Les Ardennes veulent croire en un avenir meilleur
Par DE NOTRE CORRESPONDANT, PASCAL AMBROSI - Publié le | L'Usine Nouvelle n° 3137Essentiellement portée par la sous-traitance automobile, l'industrie ardennaise tente de faire face aux difficultés en se diversifiant. Le conseil général et la chambre de commerce et d'industrie misent notamment sur la logistique.
Les Ardennes n'accueilleront pas le deuxième réacteur nucléaire EPR. Début février, Nicolas Sarkozy a tranché entre les deux sites encore en compétition : Chooz, dans les Ardennes, et Penly, en Seine-Maritime. En choisissant le second, le président de la République a trahi la confiance que lui avaient accordée les élus et les responsables économiques du département. « Forts des messages qu'il avait délivrés à chaque fois qu'il est venu dans les Ardennes, nous pensions qu'ayant pris la mesure de nos difficultés, il retiendrait notre région, confrontée à d'importantes difficultés économiques, plutôt qu'une autre qui subit moins les effets de la crise », déclare, amer, Géraud Spire, le président de la chambre de commerce et d'industrie.

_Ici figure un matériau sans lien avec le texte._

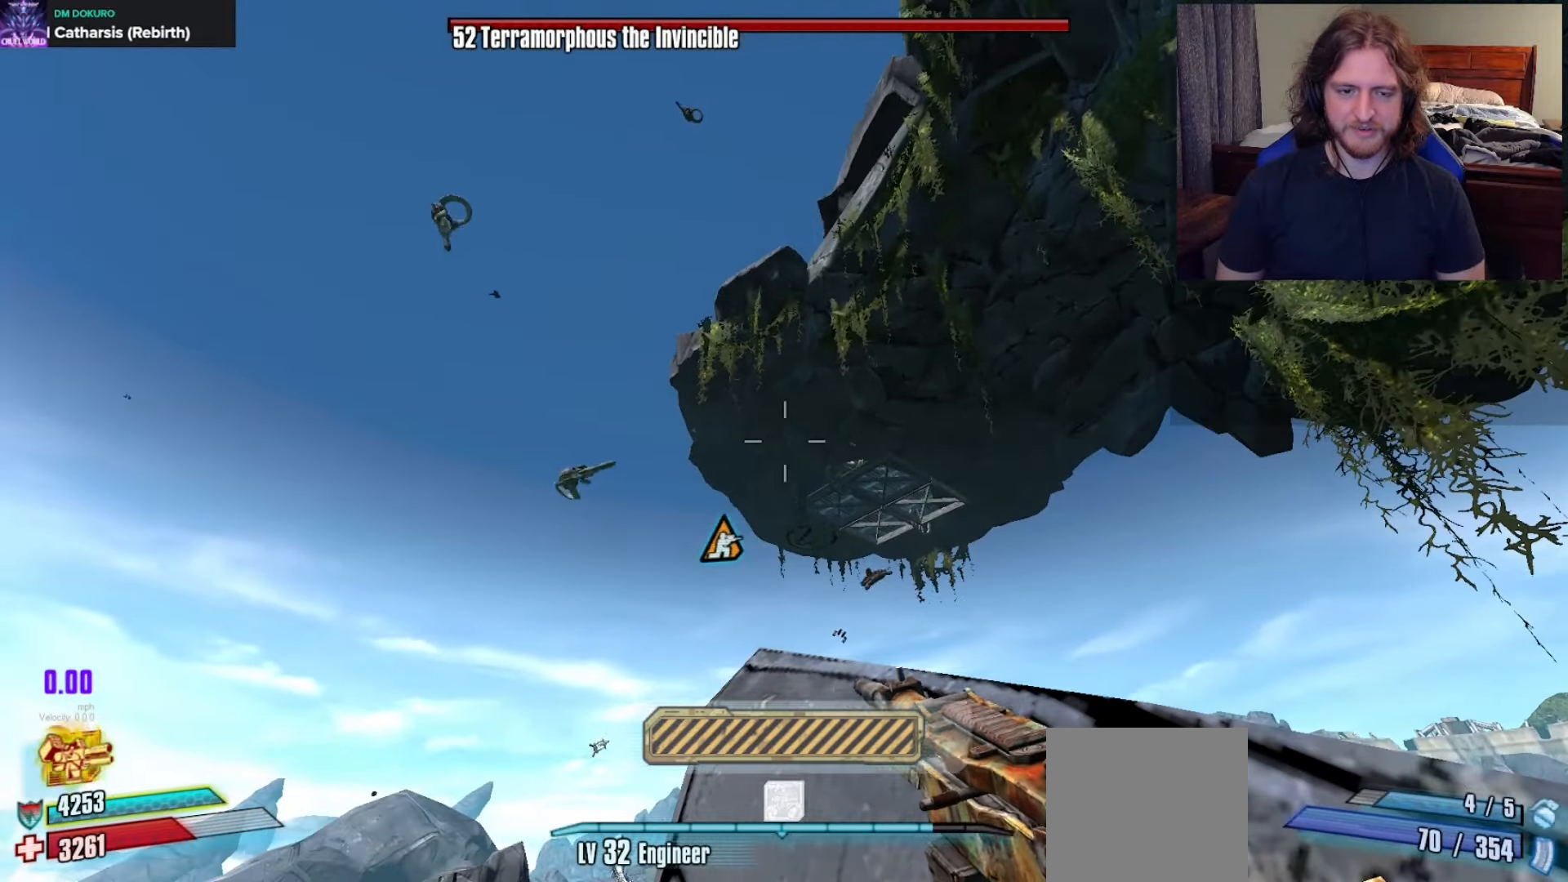
{"buttons": [], "left_stick": "center", "right_stick": "center", "events": []}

Dans les Ardennes, les mauvaises nouvelles se succèdent (lire l'encadré p. 41). Ces dernières semaines, les annonces de chômage partiel se sont ainsi multipliées. Au total, quelque 5 600 salariés sont touchés, dans 83 entreprises. « L'industrie, qui représente 26 % des salariés du secteur privé, repose pour une grande part sur des entreprises sous-traitantes de l'automobile. Elles connaissent des baisses de charges de l'ordre de 25 à 50 %, explique Bernard Collet, le secrétaire général du Medef ardennais. Après avoir épuisé toutes les possibilités (non-renouvellement des intérimaires, anticipation des prises de RTT et de congés, mise en place de formations), les entreprises n'ont plus que cette dernière solution, avant les plans de sauvegarde de l'emploi. »
Des atouts reconnus
Givet, qui connaît déjà un des plus forts taux de chômage du département (15 %), va perdre, dans le cadre du plan de restructuration de la défense, son centre d'entraînement commando. « Composé d'une centaine de militaires et de 30 civils, il accueillait 5 000 stagiaires par an et générait d'importantes retombées. Celles-ci ne seront pas compensées par le plan de redynamisation des sites de défense, d'un montant de 5 millions d'euros, qui, par effet de levier, mobilisera près de 15 millions d'euros grâce à la participation des collectivités locales, de la chambre de commerce et d'investisseurs privés », note Claude Wallendorf, le maire (UMP) de cette ville de 7 000 habitants, qui a perdu depuis longtemps ses industries traditionnelles (fonderie, textile, etc.).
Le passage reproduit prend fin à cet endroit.